This has reinforced the fact that I tend to identify as black before I identify as a woman.
I know it's been said before, but it's a blessing to me to to know and (finally) understand this point of view. Thank you all for that. Do you think Hilary understands this? Shouldn't she?
While I understand your perspective that differential gender treatment will be seen by women differently I don't think it is at all fair to say a lady and a hood rate are the only two viable female paradigms. That is a profound insult to many women who don't consider themselves "ladies". I consider myself a strong independent women NOT a hood rat.
Since when can't a woman be a lady and also be strong and independent? You don't have to turn in your feminist card to act like a lady.
This dredges up so many feelings I can't even begin to write about them all. I don't care how nice the cage is, a gilded cage is still a cage. Teaching women that we should let the men folk make decisions, and though we can weigh in on them, they have final say just feels wrong to me. Yes it relieves you of the burden of making the wrong choice, but it also removes you from the power of being able to make that choice. And while someone who is acting in true good faith may never take advantage of a woman who's willing to submit, not all men are going to act as their highest selves. Time and time again we've seen that men and women do things that are selfish, cruel, or simply stupid. These lessons have a greater societal impact, and by teaching women that they need to submit, to let the men folk act, you place doubt in their minds, doubts in their intelligence, their intuition, their capabilities. The girl who won't speak up because her father is hitting her, the wife who watches while her husband gambles away their rent payment. Real submission leaves no room for second guessing, for wanting to look out for your own needs.
You could argue that "serving your husband" would leave room for those things. Because when your husband does something wrong you could then question the decision, or even disobey in order to safeguard him and your family against a bad decision. Your concern for his welfare as well as your own would still be in service to him, even if you did not follow an order. But those actions have no place in true submission. In submission, even if you're husband decides to treat you with scorn and derision, hurt and abuse, you are there to take it, to submit to it.
This is why the command works both ways. I would never submit to a man who mistreats me. There are two commands - I submit and he loves me enough to respect my opinion and treat me well. It has to be a give and take or it doesn't work. If one party isn't holding up their end of the bargain, why would the other?
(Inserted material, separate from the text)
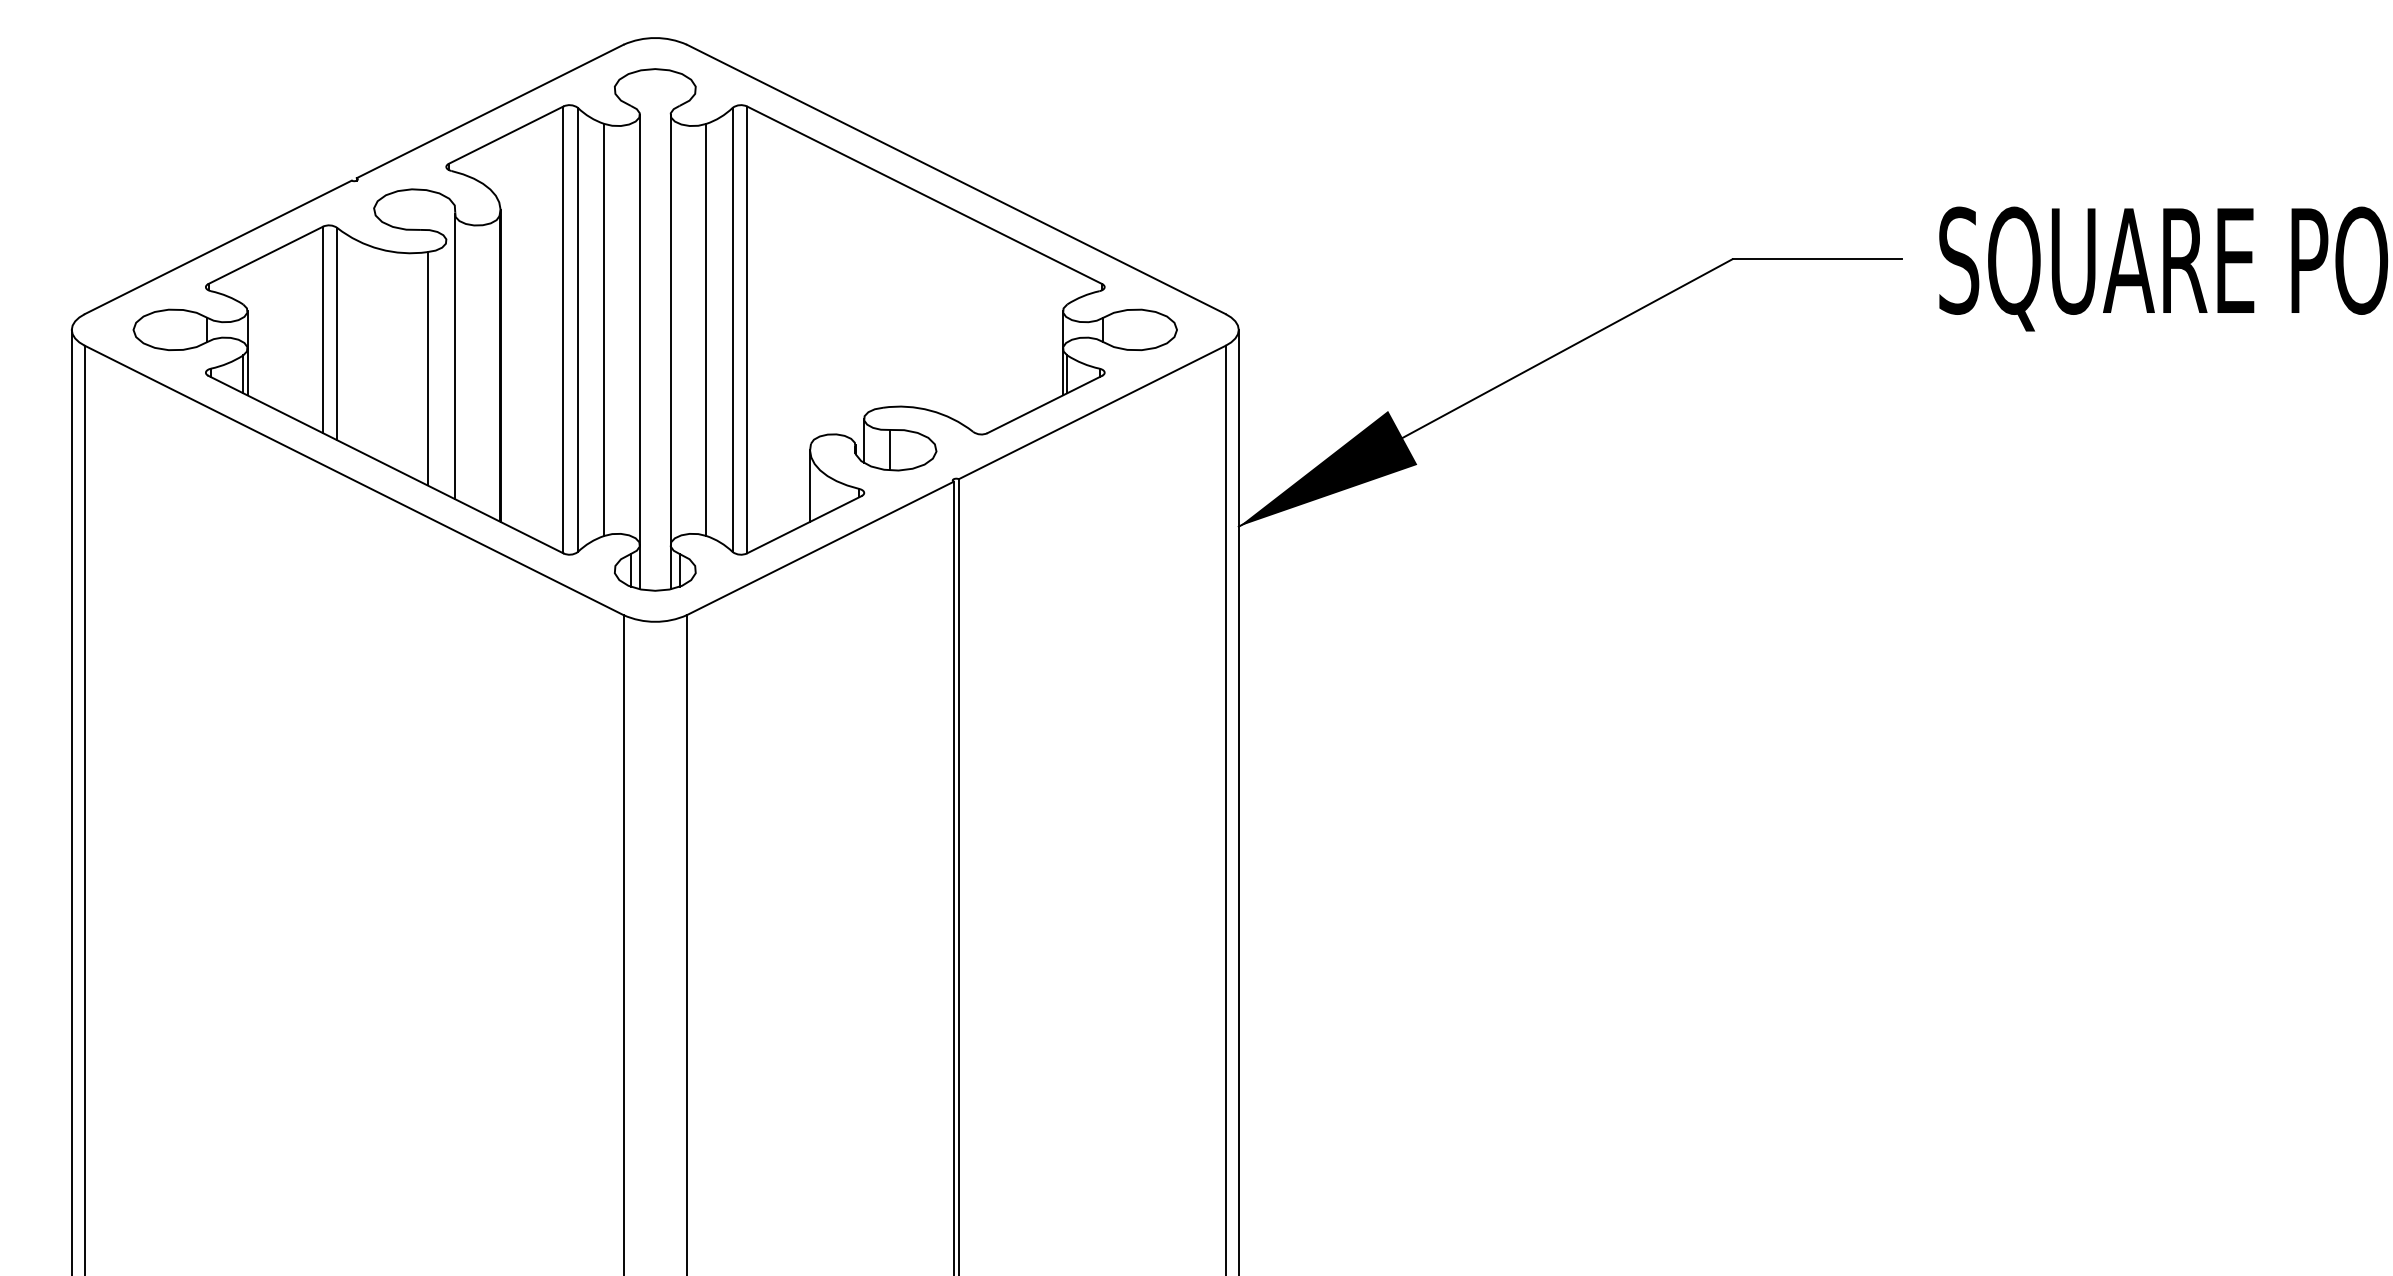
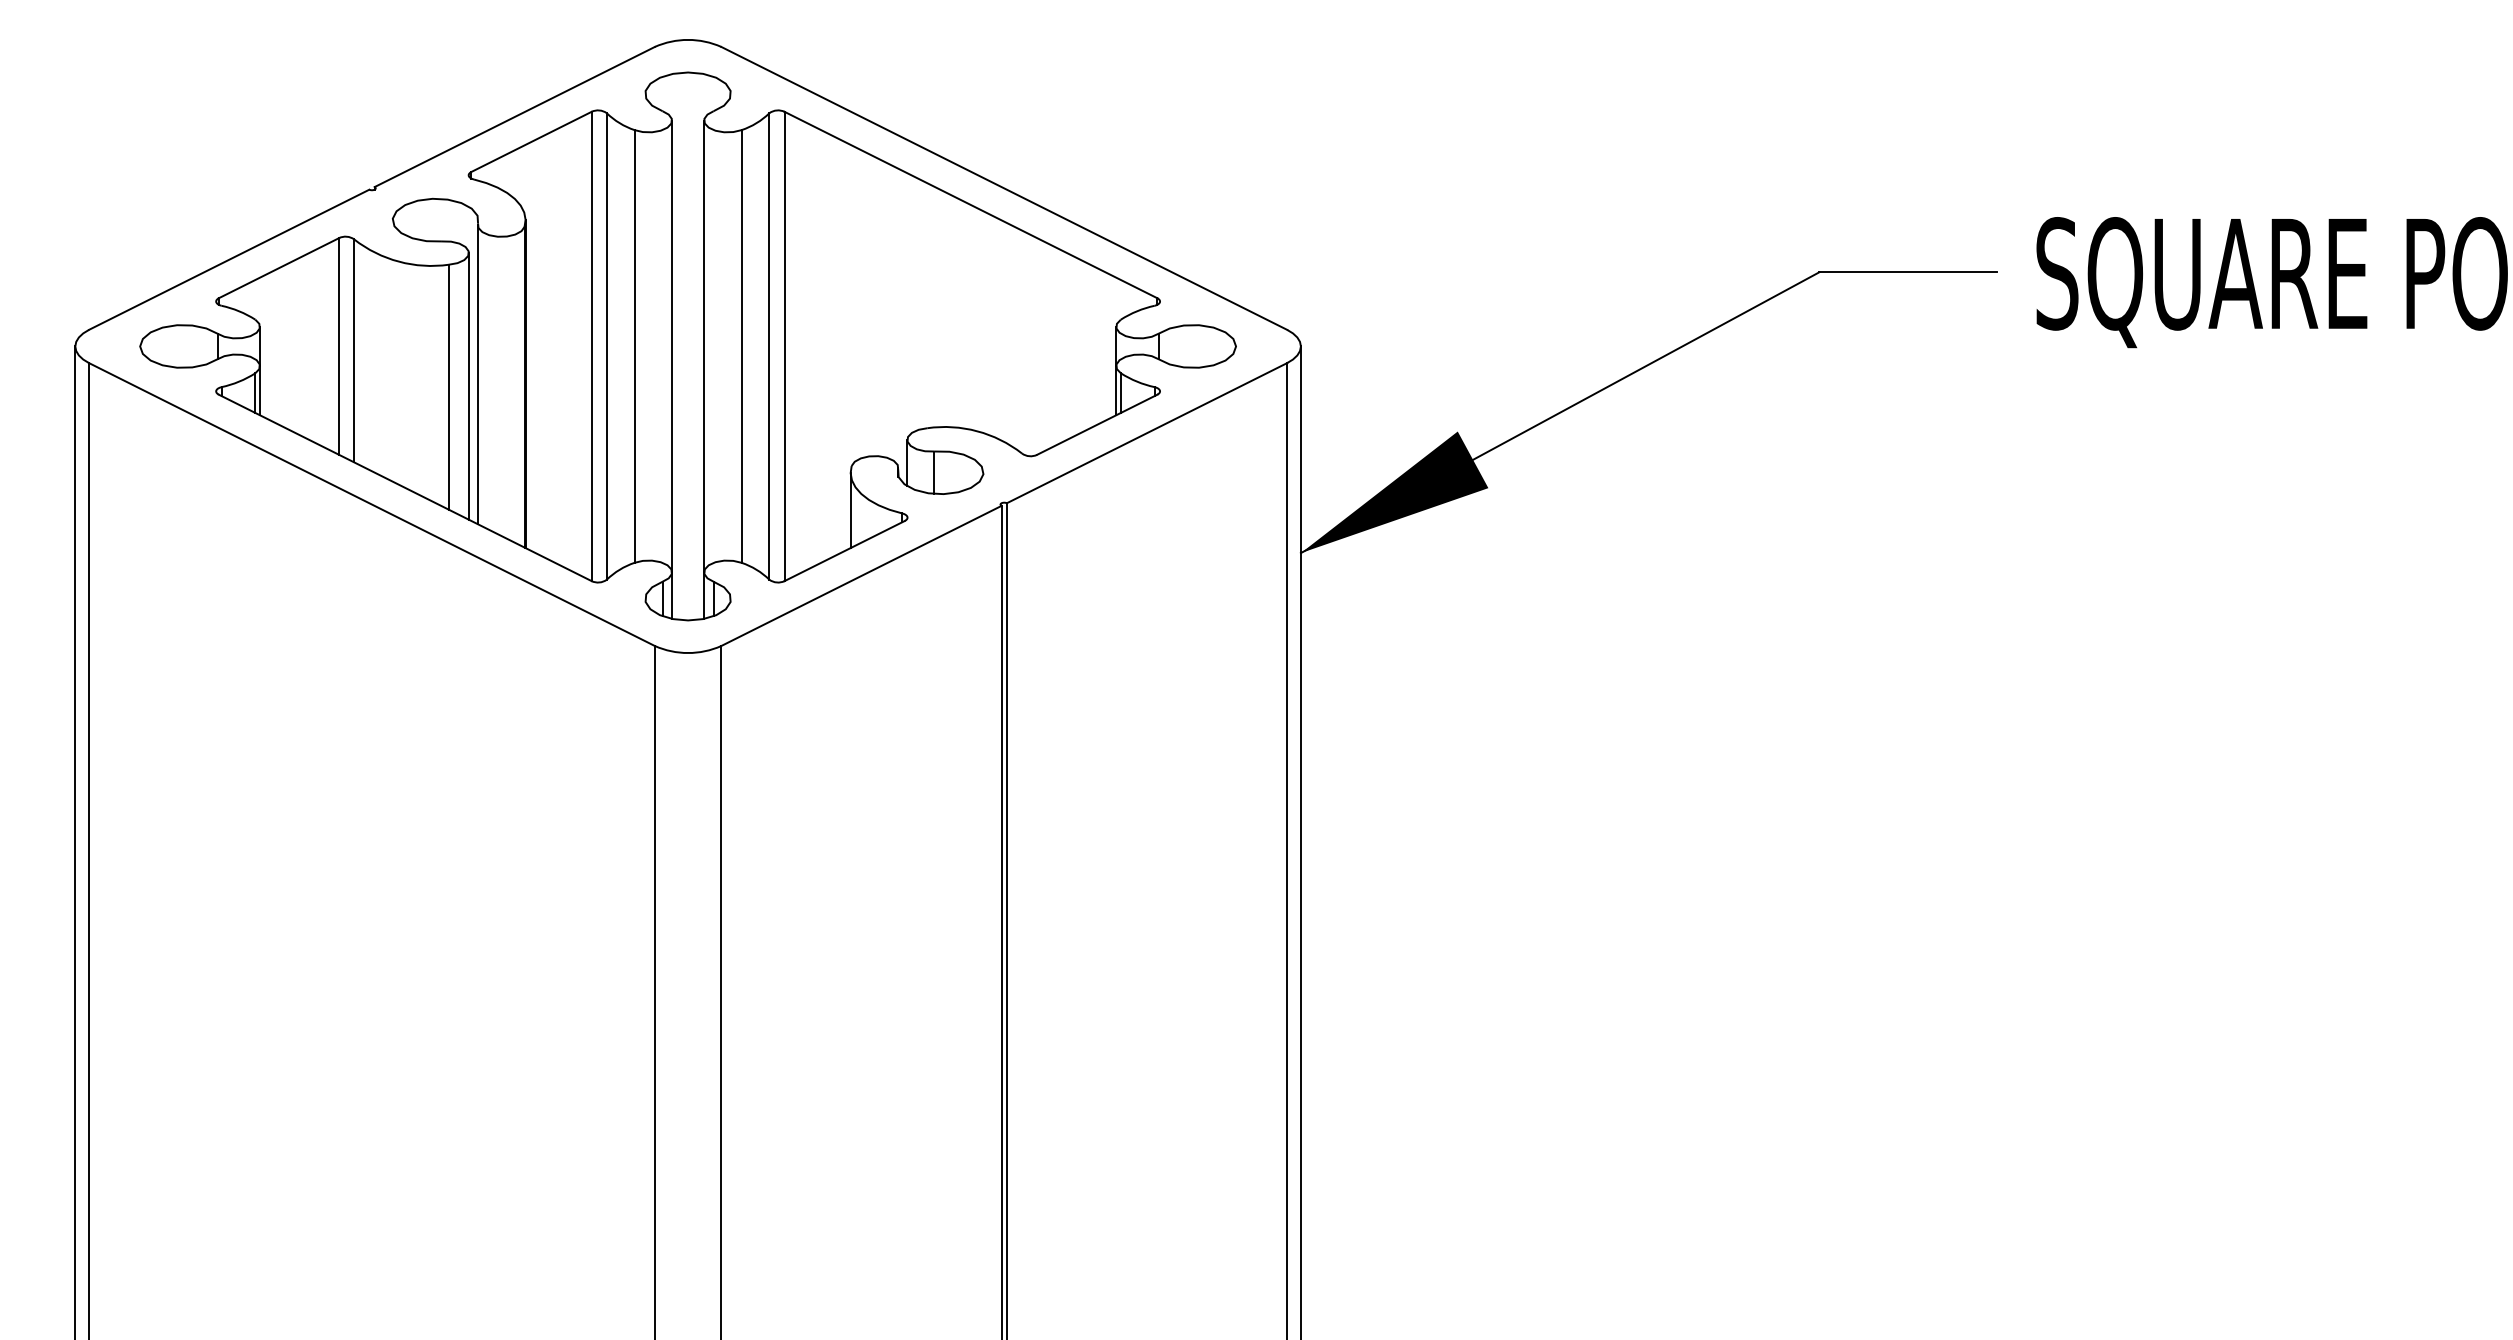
line: (446, 367) -> (468, 385), added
I resent the idea that I live in a gilded cage. I have freedom and my husband respects my input. He would never make a decision without considering (and then catering to, because he is smart) my needs and wants. There is so much freedom in that. I feel protected, valued, cherished - everything I could ever want. And I am blessed to feel that way because my man was raised to be a gentleman, who prizes me above all else, and I have the confidence in knowing that he would never ever do anything without putting my best interest first.
I get that some women don't need or want that, but don't pity or look down on the ones that do. We don't feel like we live in cages.
Every female blogger in your realm of religion (most notably Debi Pearl), says the exact opposite of this. Submit no matter what. No matter how awful shitpiggish your husband is, submit. Always.
Debi once gave the qualifier "unless he is bone breakingly violent." I give credit when credit is due.
This is why the command works both ways. I would never submit to a man who mistreats me. There are two commands - I submit and he loves me enough to respect my opinion and treat me well. It has to be a give and take or it doesn't work. If one party isn't holding up their end of the bargain, why would the other?
I resent the idea that I live in a gilded cage. I have freedom and my husband respects my input. He would never make a decision without considering (and then catering to, because he is smart) my needs and wants. There is so much freedom in that. I feel protected, valued, cherished - everything I could ever want. And I am blessed to feel that way because my man was raised to be a gentleman, who prizes me above all else, and I have the confidence in knowing that he would never ever do anything without putting my best interest first.
I get that some women don't need or want that, but don't pity or look down on the ones that do. We don't feel like we live in cages.
Every female blogger in your realm of religion (most notably Debi Pearl), says the exact opposite of this. Submit no matter what. No matter how awful shitpiggish your husband is, submit. Always.
Debi once gave the qualifier "unless he is bone breakingly violent." I give credit when credit is due.
Please do tell me more about what women in "my realm" of religion do and don't believe. I'm sure your experience in reading about extreme cases which are in the media or vocal on the internet trump my real life experience living and interacting with women living my lifestyle and faith. By all means, enlighten me
I know I'm waaaaaaaay late to the game here, but I'm LOLing at the notion that bloggers are now the authority in the topic of submissive wives. Carry on.